Task statement: Copy out the article on the Mansfield Football Netball Club word for word, beginning at "1925–33: Mansfield Line" and stopping after "FL (2nd Division)".

Quoted passage:
The Mansfield Football Netball Club, nicknamed the Eagles, is an Australian rules football and netball club based in Mansfield, Victoria.

The Mansfield teams currently compete in the Goulburn Valley League. The Eagles home ground is the Mansfield Recreation Reserve.

History
The seed of the Mansfield FC was planted because of an advertisement in the Mansfield Guardian on 18 May 1878. The ad called for a meeting to be held at the Mansfield Hotel with the purpose of forming a football club.

Surviving records of those times describe a game between Mansfield and Jamieson in July 1883. Nevertheless, in 1886 the Mansfield Courier reported that Mansfield had fielded teams in 1881. 

Early games were played against neighbouring towns on a round robin basis with the teams playing for trophies donated by prominent businessmen. The original shirt worn by Mansfield was white with red stripes. In 1900 these local clubs formed an Association, adopted a constitution and began a formal competition for points culminating in a final series. Mansfield played many clubs in this era in various leagues and associations. Jamieson, Bonnie Doon, Merton, Maindample, Delatite, Mt Battery, Swanpool, Tolmie, Yarck, among others.

Between the wars the district became unable to maintain numerous clubs, so the various smaller ones morphed towards the larger Mansfield FC and Mount Battery FC. Eventually these two formed the "Mansfield Battery FC", adopting a navy blue guernsey with a white monogram.

Mansfield competed continuously in the various District Associations until after World War II when the club joined the Waranga North East FL. The netball section would be added later.

Trent Hotton, won the league best and fairest in 2007. The Eagles won their first GVFL premiership in 2004 since moving to the league in 1997. In 2009 the Eagles capped off a fantastic year with a win in the GVFL Grand Final over Kyabram, capturing their second GVFL flag in five years.

Leagues 
Since its foundation, the club has participated in the following leagues:

 1925–33: Mansfield Line Association
 1934–40: Mansfield-Alexandra FA
 1945–46: Upper Goulburn FL
 1946–77: Waranga North East FL
 1977–95: Tungamah Football League
 1996–97: Goulburn Valley FL (2nd Division)

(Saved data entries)

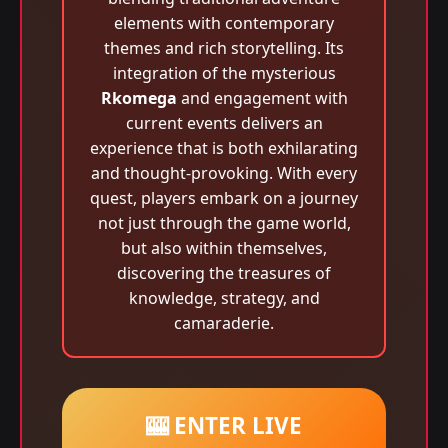
elements with contemporary
themes and rich storytelling. Its
integration of the mysterious
Rkomega
and engagement with
current events delivers an
experience that is both exhilarating
and thought-provoking. With every
quest, players embark on a journey
not just through the game world,
but also within themselves,
discovering the treasures of
knowledge, strategy, and
camaraderie.
🎰 ENTER LIVE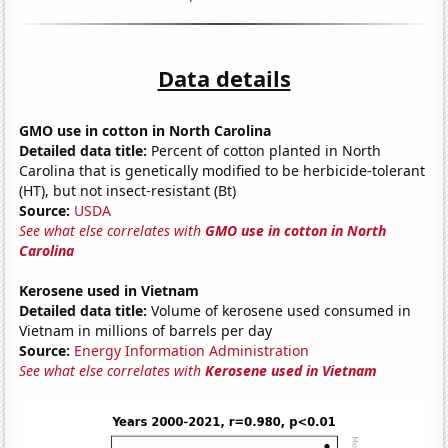
Data details
GMO use in cotton in North Carolina
Detailed data title:
Percent of cotton planted in North
Carolina that is genetically modified to be herbicide-tolerant
(HT), but not insect-resistant (Bt)
Source:
USDA
See what else correlates with
GMO use in cotton in North
Carolina
Kerosene used in Vietnam
Detailed data title:
Volume of kerosene used consumed in
Vietnam in millions of barrels per day
Source:
Energy Information Administration
See what else correlates with
Kerosene used in Vietnam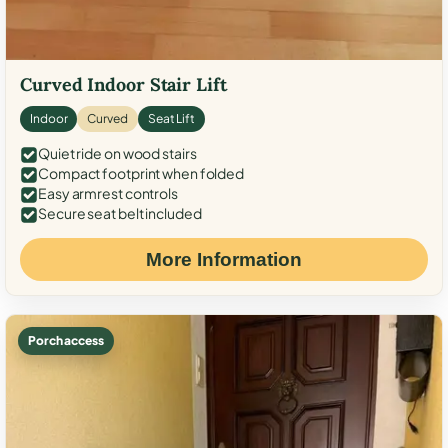
Curved Indoor Stair Lift
Indoor
Curved
Seat Lift
Quiet ride on wood stairs
Compact footprint when folded
Easy armrest controls
Secure seat belt included
More Information
Porch access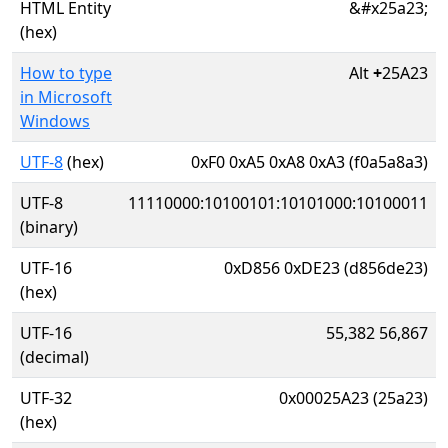
HTML Entity
&#x25a23;
(hex)
How to type
Alt
+
25A23
in Microsoft
Windows
UTF-8
(hex)
0xF0 0xA5 0xA8 0xA3 (f0a5a8a3)
UTF-8
11110000:10100101:10101000:10100011
(binary)
UTF-16
0xD856 0xDE23 (d856de23)
(hex)
UTF-16
55,382 56,867
(decimal)
UTF-32
0x00025A23 (25a23)
(hex)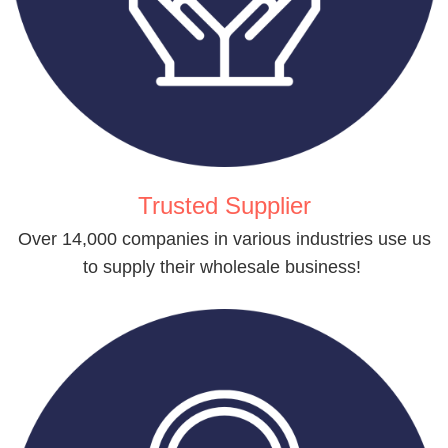
Trusted Supplier
Over 14,000 companies in various industries use us
to supply their wholesale business!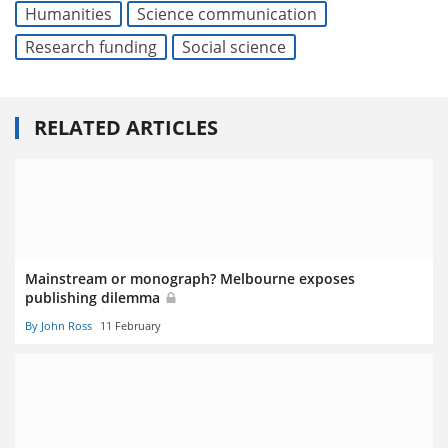
Humanities
Science communication
Research funding
Social science
RELATED ARTICLES
Mainstream or monograph? Melbourne exposes
publishing dilemma
By John Ross
11 February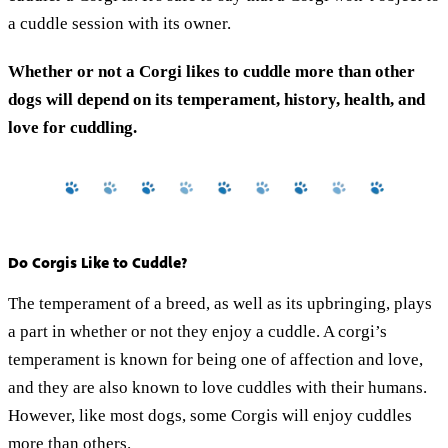
a cuddle session with its owner.
Whether or not a Corgi likes to cuddle more than other
dogs will depend on its temperament, history, health, and
love for cuddling.
Do Corgis Like to Cuddle?
The temperament of a breed, as well as its upbringing, plays
a part in whether or not they enjoy a cuddle. A corgi’s
temperament is known for being one of affection and love,
and they are also known to love cuddles with their humans.
However, like most dogs, some Corgis will enjoy cuddles
more than others.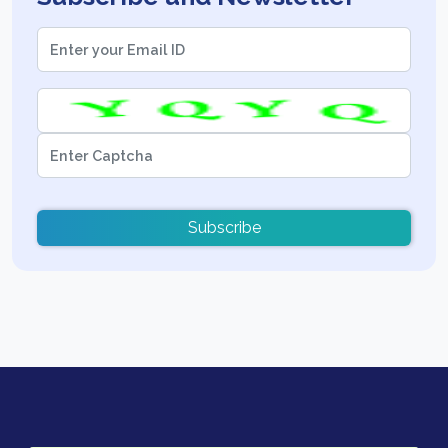
Subscribe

Exercise solution:
1925–33: Mansfield Line Association
 1934–40: Mansfield-Alexandra FA
 1945–46: Upper Goulburn FL
 1946–77: Waranga North East FL
 1977–95: Tungamah Football League
 1996–97: Goulburn Valley FL (2nd Division)